- _Exercise aim_
Restate word for word the lines of the material below, from the line with "X106014306Y-136531657D01*" to the line with "X105538115Y-137388800D02*", both lines included, and no others.

————

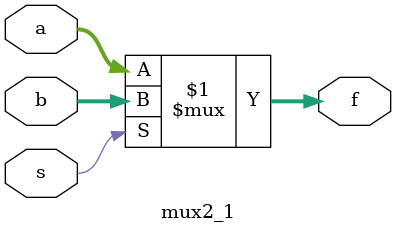
<source format=sv>
`timescale 1ns / 1ps


module mux2_1 #(parameter width = 4)(
      output [width-1:0] f,
      input s,
      input  [width-1:0] a,
      input  [width-1:0] b
    );
    assign f = s ? b : a;//if s ==0 then f = a else if s == 1 then f = b
endmodule

</source>
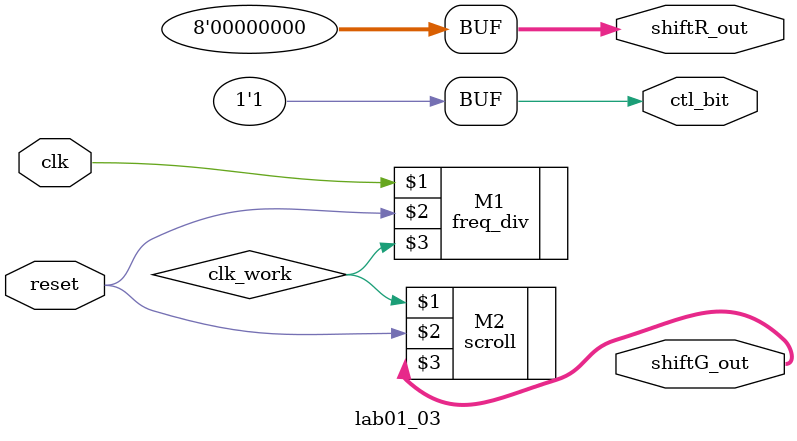
<source format=v>
module lab01_03(clk, reset, shiftR_out,  shiftG_out, ctl_bit);
input 	clk; // pin W16
input 	reset; // pin C16
output	[7:0]shiftR_out; 
// pin D7, D6, A9, C9, A8, C8, C11, B11
output	[7:0]shiftG_out; 
// pin A10 ,B10 ,A13 ,A12 ,B12 ,D12 ,A15 ,A14
assign shiftR_out =0;
output 	ctl_bit; // pin T22
assign 	ctl_bit= 1'b1;
freq_div#(20) M1 (clk, reset, clk_work); 
scroll M2 (clk_work, reset, shiftG_out);
endmodule	
</source>
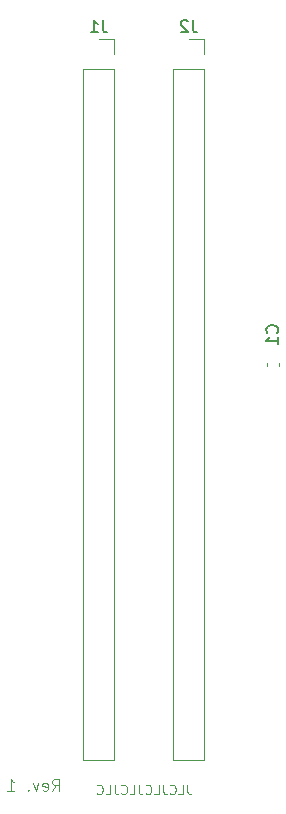
<source format=gbr>
G04 #@! TF.GenerationSoftware,KiCad,Pcbnew,8.0.8+dfsg-1*
G04 #@! TF.CreationDate,2025-06-20T16:24:31+09:00*
G04 #@! TF.ProjectId,bionic-p8095,62696f6e-6963-42d7-9038-3039352e6b69,1*
G04 #@! TF.SameCoordinates,Original*
G04 #@! TF.FileFunction,Legend,Bot*
G04 #@! TF.FilePolarity,Positive*
%FSLAX46Y46*%
G04 Gerber Fmt 4.6, Leading zero omitted, Abs format (unit mm)*
G04 Created by KiCad (PCBNEW 8.0.8+dfsg-1) date 2025-06-20 16:24:31*
%MOMM*%
%LPD*%
G01*
G04 APERTURE LIST*
%ADD10C,0.100000*%
%ADD11C,0.150000*%
%ADD12C,0.120000*%
G04 APERTURE END LIST*
D10*
X105966687Y-137436419D02*
X106300020Y-136960228D01*
X106538115Y-137436419D02*
X106538115Y-136436419D01*
X106538115Y-136436419D02*
X106157163Y-136436419D01*
X106157163Y-136436419D02*
X106061925Y-136484038D01*
X106061925Y-136484038D02*
X106014306Y-136531657D01*
X106014306Y-136531657D02*
X105966687Y-136626895D01*
X105966687Y-136626895D02*
X105966687Y-136769752D01*
X105966687Y-136769752D02*
X106014306Y-136864990D01*
X106014306Y-136864990D02*
X106061925Y-136912609D01*
X106061925Y-136912609D02*
X106157163Y-136960228D01*
X106157163Y-136960228D02*
X106538115Y-136960228D01*
X105157163Y-137388800D02*
X105252401Y-137436419D01*
X105252401Y-137436419D02*
X105442877Y-137436419D01*
X105442877Y-137436419D02*
X105538115Y-137388800D01*
X105538115Y-137388800D02*
X105585734Y-137293561D01*
X105585734Y-137293561D02*
X105585734Y-136912609D01*
X105585734Y-136912609D02*
X105538115Y-136817371D01*
X105538115Y-136817371D02*
X105442877Y-136769752D01*
X105442877Y-136769752D02*
X105252401Y-136769752D01*
X105252401Y-136769752D02*
X105157163Y-136817371D01*
X105157163Y-136817371D02*
X105109544Y-136912609D01*
X105109544Y-136912609D02*
X105109544Y-137007847D01*
X105109544Y-137007847D02*
X105585734Y-137103085D01*
X104776210Y-136769752D02*
X104538115Y-137436419D01*
X104538115Y-137436419D02*
X104300020Y-136769752D01*
X103919067Y-137341180D02*
X103871448Y-137388800D01*
X103871448Y-137388800D02*
X103919067Y-137436419D01*
X103919067Y-137436419D02*
X103966686Y-137388800D01*
X103966686Y-137388800D02*
X103919067Y-137341180D01*
X103919067Y-137341180D02*
X103919067Y-137436419D01*
X102157163Y-137436419D02*
X102728591Y-137436419D01*
X102442877Y-137436419D02*
X102442877Y-136436419D01*
X102442877Y-136436419D02*
X102538115Y-136579276D01*
X102538115Y-136579276D02*
X102633353Y-136674514D01*
X102633353Y-136674514D02*
X102728591Y-136722133D01*
X117395238Y-136914895D02*
X117395238Y-137486323D01*
X117395238Y-137486323D02*
X117433333Y-137600609D01*
X117433333Y-137600609D02*
X117509524Y-137676800D01*
X117509524Y-137676800D02*
X117623809Y-137714895D01*
X117623809Y-137714895D02*
X117700000Y-137714895D01*
X116633333Y-137714895D02*
X117014285Y-137714895D01*
X117014285Y-137714895D02*
X117014285Y-136914895D01*
X115909523Y-137638704D02*
X115947619Y-137676800D01*
X115947619Y-137676800D02*
X116061904Y-137714895D01*
X116061904Y-137714895D02*
X116138095Y-137714895D01*
X116138095Y-137714895D02*
X116252381Y-137676800D01*
X116252381Y-137676800D02*
X116328571Y-137600609D01*
X116328571Y-137600609D02*
X116366666Y-137524419D01*
X116366666Y-137524419D02*
X116404762Y-137372038D01*
X116404762Y-137372038D02*
X116404762Y-137257752D01*
X116404762Y-137257752D02*
X116366666Y-137105371D01*
X116366666Y-137105371D02*
X116328571Y-137029180D01*
X116328571Y-137029180D02*
X116252381Y-136952990D01*
X116252381Y-136952990D02*
X116138095Y-136914895D01*
X116138095Y-136914895D02*
X116061904Y-136914895D01*
X116061904Y-136914895D02*
X115947619Y-136952990D01*
X115947619Y-136952990D02*
X115909523Y-136991085D01*
X115338095Y-136914895D02*
X115338095Y-137486323D01*
X115338095Y-137486323D02*
X115376190Y-137600609D01*
X115376190Y-137600609D02*
X115452381Y-137676800D01*
X115452381Y-137676800D02*
X115566666Y-137714895D01*
X115566666Y-137714895D02*
X115642857Y-137714895D01*
X114576190Y-137714895D02*
X114957142Y-137714895D01*
X114957142Y-137714895D02*
X114957142Y-136914895D01*
X113852380Y-137638704D02*
X113890476Y-137676800D01*
X113890476Y-137676800D02*
X114004761Y-137714895D01*
X114004761Y-137714895D02*
X114080952Y-137714895D01*
X114080952Y-137714895D02*
X114195238Y-137676800D01*
X114195238Y-137676800D02*
X114271428Y-137600609D01*
X114271428Y-137600609D02*
X114309523Y-137524419D01*
X114309523Y-137524419D02*
X114347619Y-137372038D01*
X114347619Y-137372038D02*
X114347619Y-137257752D01*
X114347619Y-137257752D02*
X114309523Y-137105371D01*
X114309523Y-137105371D02*
X114271428Y-137029180D01*
X114271428Y-137029180D02*
X114195238Y-136952990D01*
X114195238Y-136952990D02*
X114080952Y-136914895D01*
X114080952Y-136914895D02*
X114004761Y-136914895D01*
X114004761Y-136914895D02*
X113890476Y-136952990D01*
X113890476Y-136952990D02*
X113852380Y-136991085D01*
X113280952Y-136914895D02*
X113280952Y-137486323D01*
X113280952Y-137486323D02*
X113319047Y-137600609D01*
X113319047Y-137600609D02*
X113395238Y-137676800D01*
X113395238Y-137676800D02*
X113509523Y-137714895D01*
X113509523Y-137714895D02*
X113585714Y-137714895D01*
X112519047Y-137714895D02*
X112899999Y-137714895D01*
X112899999Y-137714895D02*
X112899999Y-136914895D01*
X111795237Y-137638704D02*
X111833333Y-137676800D01*
X111833333Y-137676800D02*
X111947618Y-137714895D01*
X111947618Y-137714895D02*
X112023809Y-137714895D01*
X112023809Y-137714895D02*
X112138095Y-137676800D01*
X112138095Y-137676800D02*
X112214285Y-137600609D01*
X112214285Y-137600609D02*
X112252380Y-137524419D01*
X112252380Y-137524419D02*
X112290476Y-137372038D01*
X112290476Y-137372038D02*
X112290476Y-137257752D01*
X112290476Y-137257752D02*
X112252380Y-137105371D01*
X112252380Y-137105371D02*
X112214285Y-137029180D01*
X112214285Y-137029180D02*
X112138095Y-136952990D01*
X112138095Y-136952990D02*
X112023809Y-136914895D01*
X112023809Y-136914895D02*
X111947618Y-136914895D01*
X111947618Y-136914895D02*
X111833333Y-136952990D01*
X111833333Y-136952990D02*
X111795237Y-136991085D01*
X111223809Y-136914895D02*
X111223809Y-137486323D01*
X111223809Y-137486323D02*
X111261904Y-137600609D01*
X111261904Y-137600609D02*
X111338095Y-137676800D01*
X111338095Y-137676800D02*
X111452380Y-137714895D01*
X111452380Y-137714895D02*
X111528571Y-137714895D01*
X110461904Y-137714895D02*
X110842856Y-137714895D01*
X110842856Y-137714895D02*
X110842856Y-136914895D01*
X109738094Y-137638704D02*
X109776190Y-137676800D01*
X109776190Y-137676800D02*
X109890475Y-137714895D01*
X109890475Y-137714895D02*
X109966666Y-137714895D01*
X109966666Y-137714895D02*
X110080952Y-137676800D01*
X110080952Y-137676800D02*
X110157142Y-137600609D01*
X110157142Y-137600609D02*
X110195237Y-137524419D01*
X110195237Y-137524419D02*
X110233333Y-137372038D01*
X110233333Y-137372038D02*
X110233333Y-137257752D01*
X110233333Y-137257752D02*
X110195237Y-137105371D01*
X110195237Y-137105371D02*
X110157142Y-137029180D01*
X110157142Y-137029180D02*
X110080952Y-136952990D01*
X110080952Y-136952990D02*
X109966666Y-136914895D01*
X109966666Y-136914895D02*
X109890475Y-136914895D01*
X109890475Y-136914895D02*
X109776190Y-136952990D01*
X109776190Y-136952990D02*
X109738094Y-136991085D01*
D11*
X124979680Y-98653133D02*
X125027300Y-98605514D01*
X125027300Y-98605514D02*
X125074919Y-98462657D01*
X125074919Y-98462657D02*
X125074919Y-98367419D01*
X125074919Y-98367419D02*
X125027300Y-98224562D01*
X125027300Y-98224562D02*
X124932061Y-98129324D01*
X124932061Y-98129324D02*
X124836823Y-98081705D01*
X124836823Y-98081705D02*
X124646347Y-98034086D01*
X124646347Y-98034086D02*
X124503490Y-98034086D01*
X124503490Y-98034086D02*
X124313014Y-98081705D01*
X124313014Y-98081705D02*
X124217776Y-98129324D01*
X124217776Y-98129324D02*
X124122538Y-98224562D01*
X124122538Y-98224562D02*
X124074919Y-98367419D01*
X124074919Y-98367419D02*
X124074919Y-98462657D01*
X124074919Y-98462657D02*
X124122538Y-98605514D01*
X124122538Y-98605514D02*
X124170157Y-98653133D01*
X125074919Y-99605514D02*
X125074919Y-99034086D01*
X125074919Y-99319800D02*
X124074919Y-99319800D01*
X124074919Y-99319800D02*
X124217776Y-99224562D01*
X124217776Y-99224562D02*
X124313014Y-99129324D01*
X124313014Y-99129324D02*
X124360633Y-99034086D01*
X117843333Y-72204819D02*
X117843333Y-72919104D01*
X117843333Y-72919104D02*
X117890952Y-73061961D01*
X117890952Y-73061961D02*
X117986190Y-73157200D01*
X117986190Y-73157200D02*
X118129047Y-73204819D01*
X118129047Y-73204819D02*
X118224285Y-73204819D01*
X117414761Y-72300057D02*
X117367142Y-72252438D01*
X117367142Y-72252438D02*
X117271904Y-72204819D01*
X117271904Y-72204819D02*
X117033809Y-72204819D01*
X117033809Y-72204819D02*
X116938571Y-72252438D01*
X116938571Y-72252438D02*
X116890952Y-72300057D01*
X116890952Y-72300057D02*
X116843333Y-72395295D01*
X116843333Y-72395295D02*
X116843333Y-72490533D01*
X116843333Y-72490533D02*
X116890952Y-72633390D01*
X116890952Y-72633390D02*
X117462380Y-73204819D01*
X117462380Y-73204819D02*
X116843333Y-73204819D01*
X110223333Y-72204819D02*
X110223333Y-72919104D01*
X110223333Y-72919104D02*
X110270952Y-73061961D01*
X110270952Y-73061961D02*
X110366190Y-73157200D01*
X110366190Y-73157200D02*
X110509047Y-73204819D01*
X110509047Y-73204819D02*
X110604285Y-73204819D01*
X109223333Y-73204819D02*
X109794761Y-73204819D01*
X109509047Y-73204819D02*
X109509047Y-72204819D01*
X109509047Y-72204819D02*
X109604285Y-72347676D01*
X109604285Y-72347676D02*
X109699523Y-72442914D01*
X109699523Y-72442914D02*
X109794761Y-72490533D01*
D12*
X124112000Y-101489867D02*
X124112000Y-101197333D01*
X125132000Y-101489867D02*
X125132000Y-101197333D01*
X116180000Y-76350000D02*
X118840000Y-76350000D01*
X116180000Y-134830000D02*
X116180000Y-76350000D01*
X116180000Y-134830000D02*
X118840000Y-134830000D01*
X117510000Y-73750000D02*
X118840000Y-73750000D01*
X118840000Y-73750000D02*
X118840000Y-75080000D01*
X118840000Y-134830000D02*
X118840000Y-76350000D01*
X108560000Y-76350000D02*
X111220000Y-76350000D01*
X108560000Y-134830000D02*
X108560000Y-76350000D01*
X108560000Y-134830000D02*
X111220000Y-134830000D01*
X109890000Y-73750000D02*
X111220000Y-73750000D01*
X111220000Y-73750000D02*
X111220000Y-75080000D01*
X111220000Y-134830000D02*
X111220000Y-76350000D01*
M02*

</source>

————

- _Reply_
X106014306Y-136531657D01*
X106014306Y-136531657D02*
X105966687Y-136626895D01*
X105966687Y-136626895D02*
X105966687Y-136769752D01*
X105966687Y-136769752D02*
X106014306Y-136864990D01*
X106014306Y-136864990D02*
X106061925Y-136912609D01*
X106061925Y-136912609D02*
X106157163Y-136960228D01*
X106157163Y-136960228D02*
X106538115Y-136960228D01*
X105157163Y-137388800D02*
X105252401Y-137436419D01*
X105252401Y-137436419D02*
X105442877Y-137436419D01*
X105442877Y-137436419D02*
X105538115Y-137388800D01*
X105538115Y-137388800D02*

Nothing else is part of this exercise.